**PROVIDED RECORDS:**

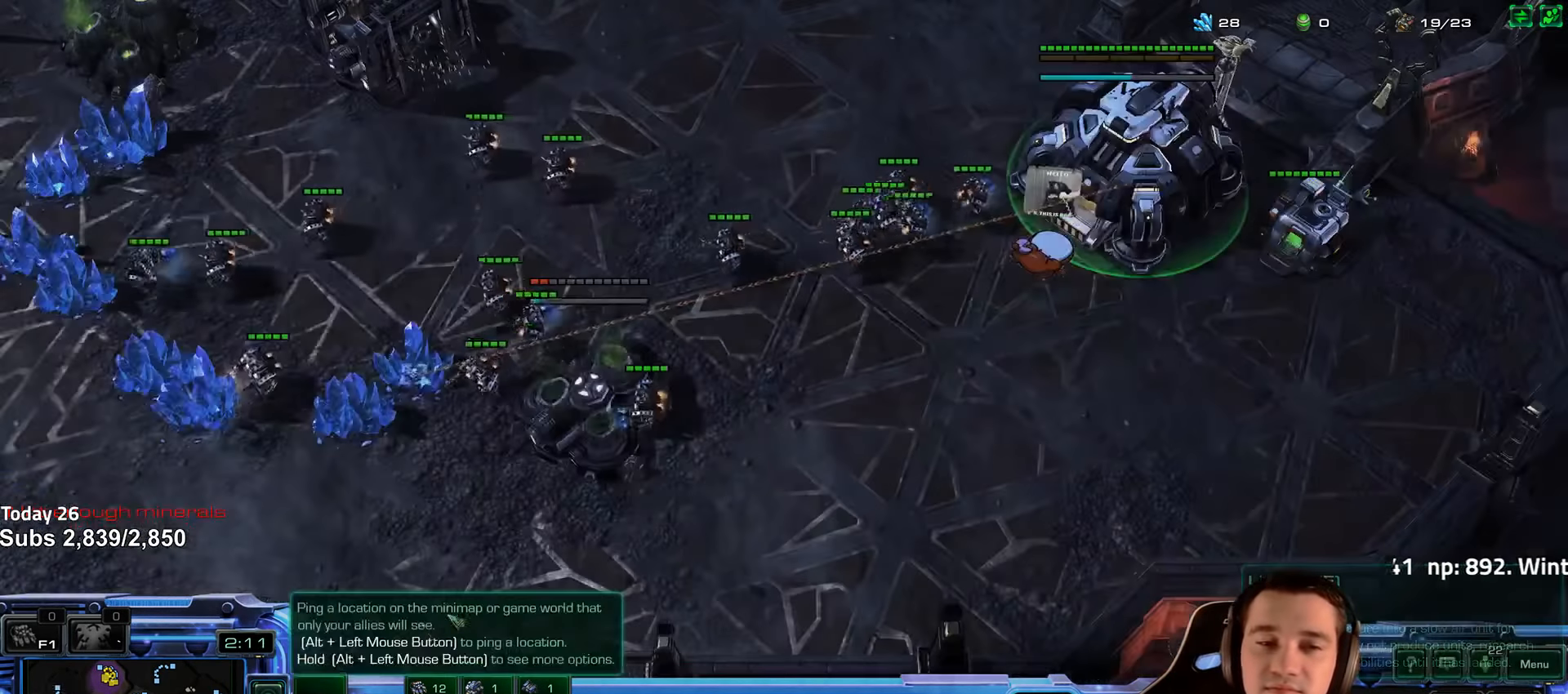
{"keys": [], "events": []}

---

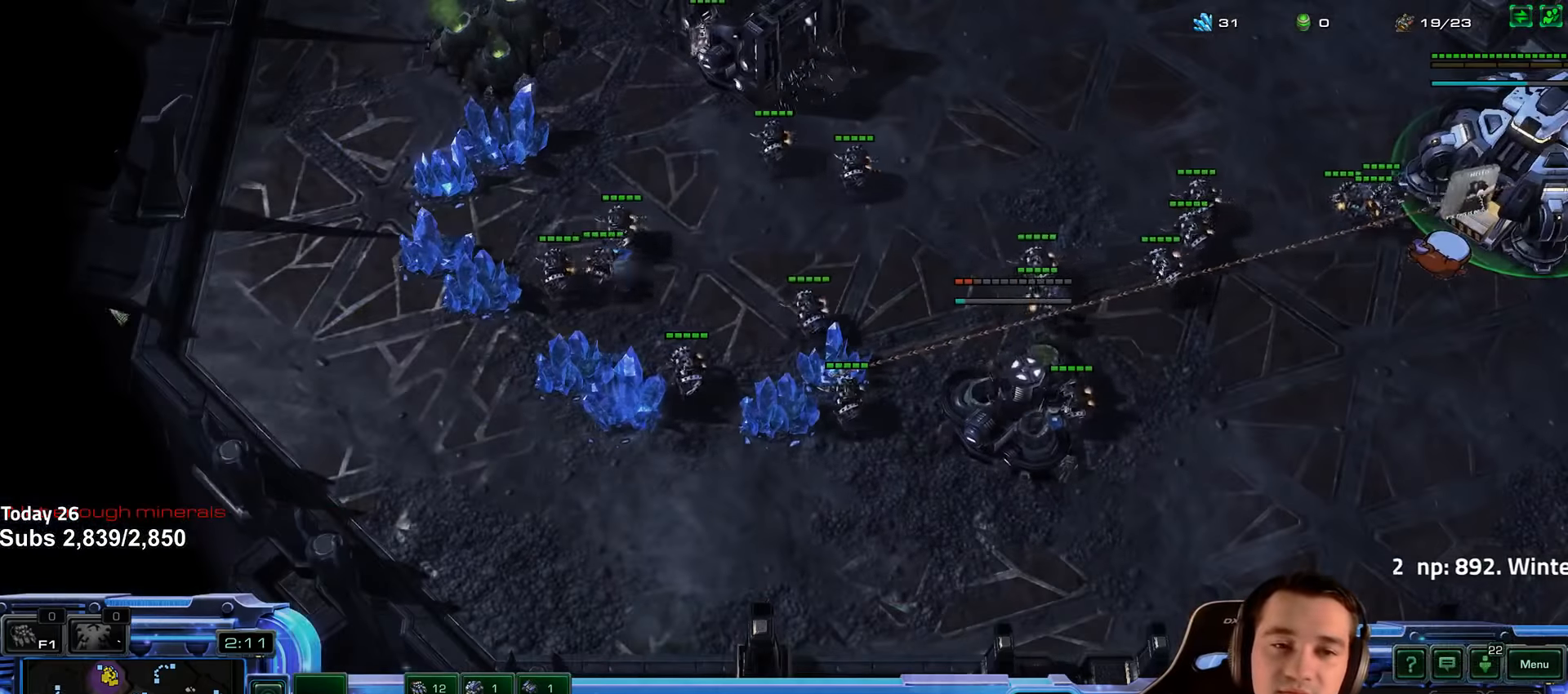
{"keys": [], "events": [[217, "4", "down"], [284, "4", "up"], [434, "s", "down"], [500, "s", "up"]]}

---

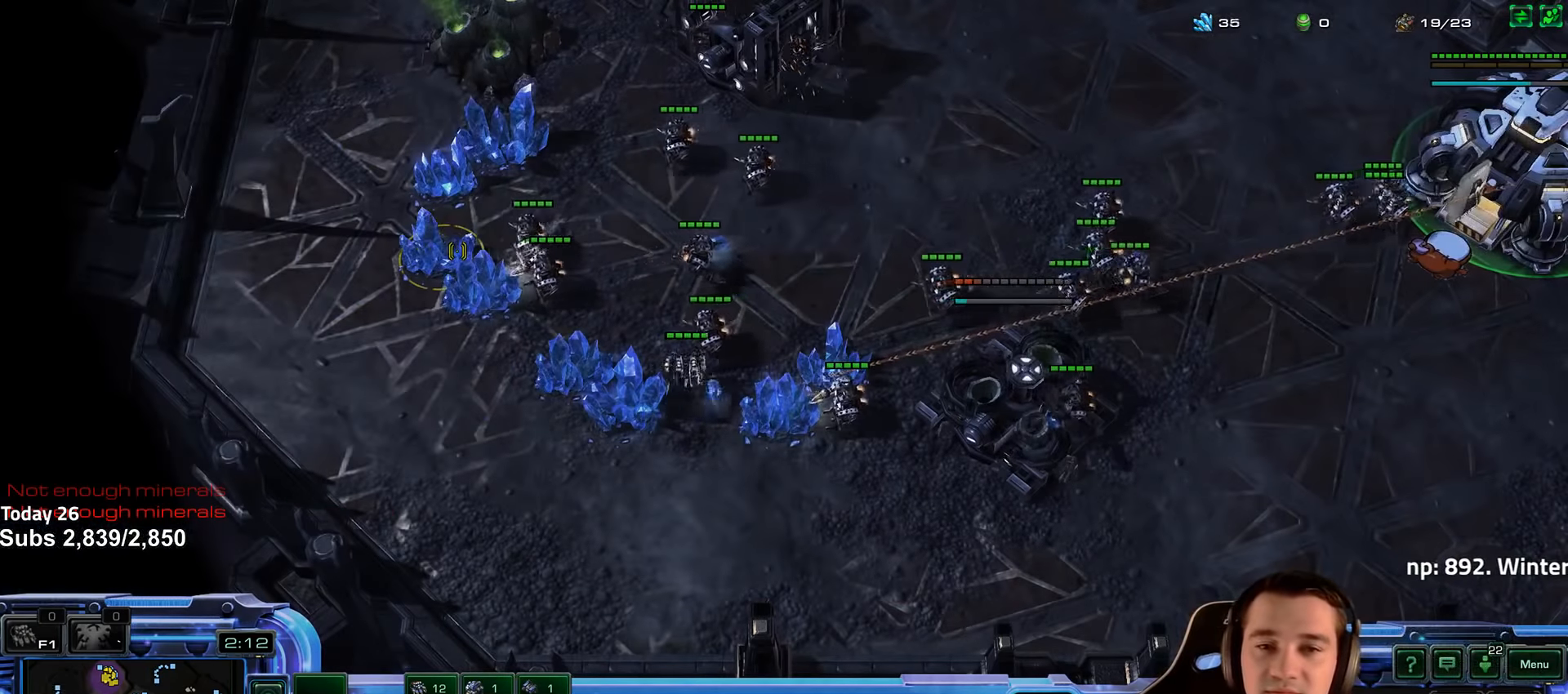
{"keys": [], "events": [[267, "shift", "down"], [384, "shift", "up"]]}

**TASK TO CARRY OUT:**
Each line above where the word "down" occurs should be copied out.

**SOLUTION BELOW:**
{"keys": [], "events": [[217, "4", "down"], [284, "4", "up"], [434, "s", "down"], [500, "s", "up"]]}
{"keys": [], "events": [[267, "shift", "down"], [384, "shift", "up"]]}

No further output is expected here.